I returned to my apartment that night, careful to avoid attention. I removed my disguise, wiped sweat from my brow, and sat in silence. The golden energy that had first awakened me still lingered faintly, a gentle hum under my skin.

I closed my eyes, reliving the encounter. It had been small, trivial even—but it was real. My first action as a vigilante. My first life I had protected. My first victory not in theory, but in practice.

I bit into the apple, feeling its sweetness, and allowed a quiet laugh to escape. It wasn't arrogance, or ego—it was joy. Pure, unfiltered, elated happiness. I had done something that mattered. I had made a difference. For the first time, I truly understood what it meant to be a hero—even if only in secret.

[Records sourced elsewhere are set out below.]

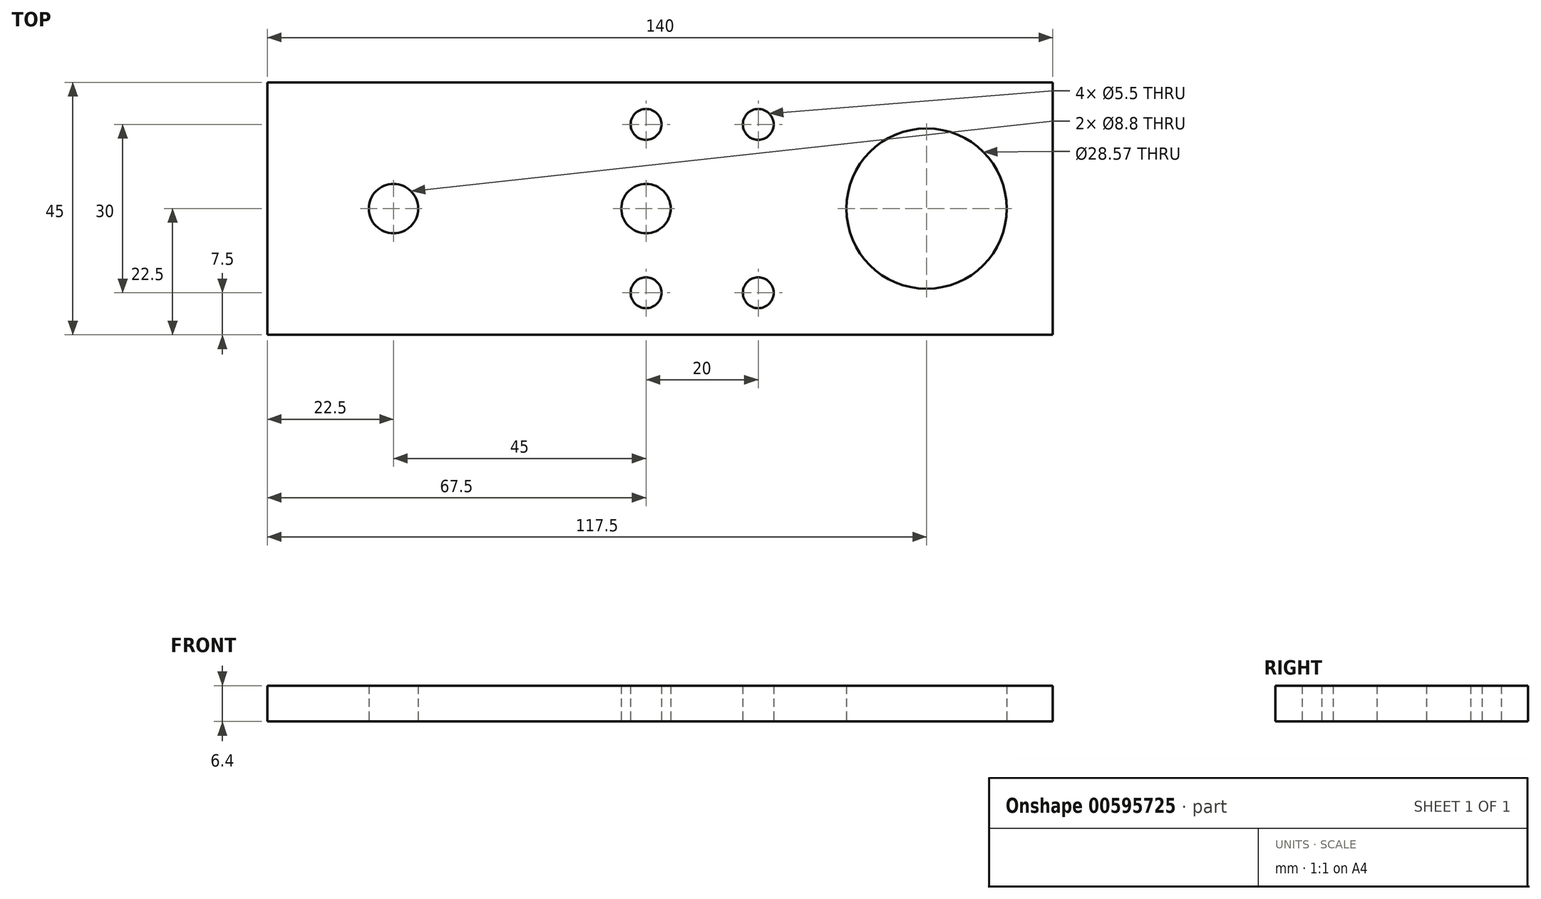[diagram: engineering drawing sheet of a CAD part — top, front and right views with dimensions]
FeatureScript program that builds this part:
annotation { "Feature Type Name" : "Feature", "Feature Type Description" : "" }
export const myFeature = defineFeature(function(context is Context, id is Id, definition is map)
    precondition{}
    {
        {
            var Q0;
            Q0=qCreatedBy(makeId("Top.planeOp"),FACE);
            var sketch = newSketch(context, id + "F0", { "sketchPlane" : qUnion([Q0])});
            skLineSegment(sketch, "E0.bottom", {"start": v(-70, 22.5) * mm, "end": v(70, 22.5) * mm});
            skLineSegment(sketch, "E0.top", {"start": v(-70, -22.5) * mm, "end": v(70, -22.5) * mm});
            skLineSegment(sketch, "E0.left", {"start": v(-70, 22.5) * mm, "end": v(-70, -22.5) * mm});
            skLineSegment(sketch, "E0.right", {"start": v(70, 22.5) * mm, "end": v(70, -22.5) * mm});
            skPoint(sketch, "E0.middle", {"position": v(0, 0) * mm});
            skCircle(sketch, "E1", {"center": v(47.5, 0) * mm, "radius": 14.29 * mm});
            skSolve(sketch);
        }
        {
            var Q0;
            Q0 = qSketchRegion(id + "F0", true);
            extrude(context, id + "F1", {"entities" : qUnion([Q0]), "depth" : 6.4 * mm, "offsetDistance" : 25 * mm});
        }
        {
            var Q0;
            Q0=makeQuery(id+"F1.opExtrude","CAP_FACE",FACE,{"disambiguationData":[OSD([sQuery(id+"F0.wireOp",EDGE,"E0.bottom"),sQuery(id+"F0.wireOp",EDGE,"E0.top"),sQuery(id+"F0.wireOp",EDGE,"E0.left"),sQuery(id+"F0.wireOp",EDGE,"E0.right"),sQuery(id+"F0.wireOp",EDGE,"E1")])],"isStart":true});
            var sketch = newSketch(context, id + "F2", { "sketchPlane" : qUnion([Q0])});
            skLineSegment(sketch, "E2.0", {"start": v(-70, -22.5) * mm, "end": v(-70, 22.5) * mm, "construction": true});
            skPoint(sketch, "E3", {"position": v(-2.5, 0) * mm});
            skPoint(sketch, "E4", {"position": v(-47.5, 0) * mm});
            skSolve(sketch);
        }
        {
            var Q0;
            Q0=sQuery(id+"F2.wireOp",VERTEX,"E4");
            var Q1;
            Q1=sQuery(id+"F2.wireOp",VERTEX,"E3");
            var Q2;
            Q2=makeQuery(id+"F1.opExtrude","SWEPT_BODY",BODY,{"disambiguationData":[OSD([sQuery(id+"F0.wireOp",EDGE,"E0.bottom"),sQuery(id+"F0.wireOp",EDGE,"E0.top"),sQuery(id+"F0.wireOp",EDGE,"E0.left"),sQuery(id+"F0.wireOp",EDGE,"E0.right"),sQuery(id+"F0.wireOp",EDGE,"E1")])]});
            hole(context, id + "F3", {"style" : HoleStyle.SIMPLE, "endStyle" : HoleEndStyle.THROUGH, "standardTappedOrClearance" : lookupTablePath({ "standard" : "ISO", "fit" : "Normal", "size" : "M8", "type" : "Clearance" }), "standardBlindInLast" : lookupTablePath({ "fit" : "Standard", "standard" : "ISO", "size" : "M8", "type" : "Clearance" }), "holeDiameter" : 8.8 * mm, "majorDiameter" : 5 * mm, "isTappedThrough" : true, "tappedDepth" : 12 * mm, "tapClearance" : 3, "locations" : qUnion([Q0, Q1]), "scope" : qUnion([Q2])});
        }
        {
            var Q0;
            Q0=qCreatedBy(makeId("Top.planeOp"),FACE);
            var sketch = newSketch(context, id + "F4", { "sketchPlane" : qUnion([Q0])});
            skCircle(sketch, "E5.0", {"center": v(-2.5, 0) * mm, "radius": 4.4 * mm, "construction": true});
            skLineSegment(sketch, "E6.bottom", {"start": v(-2.5, 15) * mm, "end": v(17.5, 15) * mm, "construction": true});
            skLineSegment(sketch, "E6.top", {"start": v(-2.5, -15) * mm, "end": v(17.5, -15) * mm, "construction": true});
            skLineSegment(sketch, "E6.left", {"start": v(-2.5, 15) * mm, "end": v(-2.5, -15) * mm, "construction": true});
            skLineSegment(sketch, "E6.right", {"start": v(17.5, 15) * mm, "end": v(17.5, -15) * mm, "construction": true});
            skPoint(sketch, "E6.middle", {"position": v(7.5, 0) * mm});
            skPoint(sketch, "E7", {"position": v(-2.5, 15) * mm});
            skPoint(sketch, "E8", {"position": v(17.5, 15) * mm});
            skPoint(sketch, "E9", {"position": v(17.5, -15) * mm});
            skPoint(sketch, "E10", {"position": v(-2.5, -15) * mm});
            skSolve(sketch);
        }
        {
            var Q0;
            Q0=sQuery(id+"F4.wireOp",VERTEX,"E7");
            var Q1;
            Q1=sQuery(id+"F4.wireOp",VERTEX,"E8");
            var Q2;
            Q2=sQuery(id+"F4.wireOp",VERTEX,"E9");
            var Q3;
            Q3=sQuery(id+"F4.wireOp",VERTEX,"E10");
            var Q4;
            Q4=makeQuery(id+"F1.opExtrude","SWEPT_BODY",BODY,{"disambiguationData":[OSD([sQuery(id+"F0.wireOp",EDGE,"E0.bottom"),sQuery(id+"F0.wireOp",EDGE,"E0.top"),sQuery(id+"F0.wireOp",EDGE,"E0.left"),sQuery(id+"F0.wireOp",EDGE,"E0.right"),sQuery(id+"F0.wireOp",EDGE,"E1")])]});
            hole(context, id + "F5", {"style" : HoleStyle.SIMPLE, "endStyle" : HoleEndStyle.BLIND, "oppositeDirection" : true, "standardTappedOrClearance" : lookupTablePath({ "standard" : "ISO", "fit" : "Normal", "size" : "M5", "type" : "Clearance" }), "standardBlindInLast" : lookupTablePath({ "fit" : "Standard", "standard" : "ISO", "size" : "M5", "type" : "Clearance" }), "holeDiameter" : 5.5 * mm, "majorDiameter" : 5 * mm, "holeDepth" : 13.5 * mm, "isTappedThrough" : true, "tappedDepth" : 12 * mm, "tapClearance" : 3, "locations" : qUnion([Q0, Q1, Q2, Q3]), "scope" : qUnion([Q4])});
        }
    });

That night, I slept like I hadn't in years.

Giddy. Excited. Alive.

The path ahead remained long. The world was full of villains, disasters, and challenges far beyond petty street robbers. Hero agencies, law enforcement, and society would never allow me to reveal my true potential. I would remain in the shadows, a clandestine protector, a student of my own power.

But I had taken the first step.

And for the first time in my life, I felt like I was exactly where I belonged.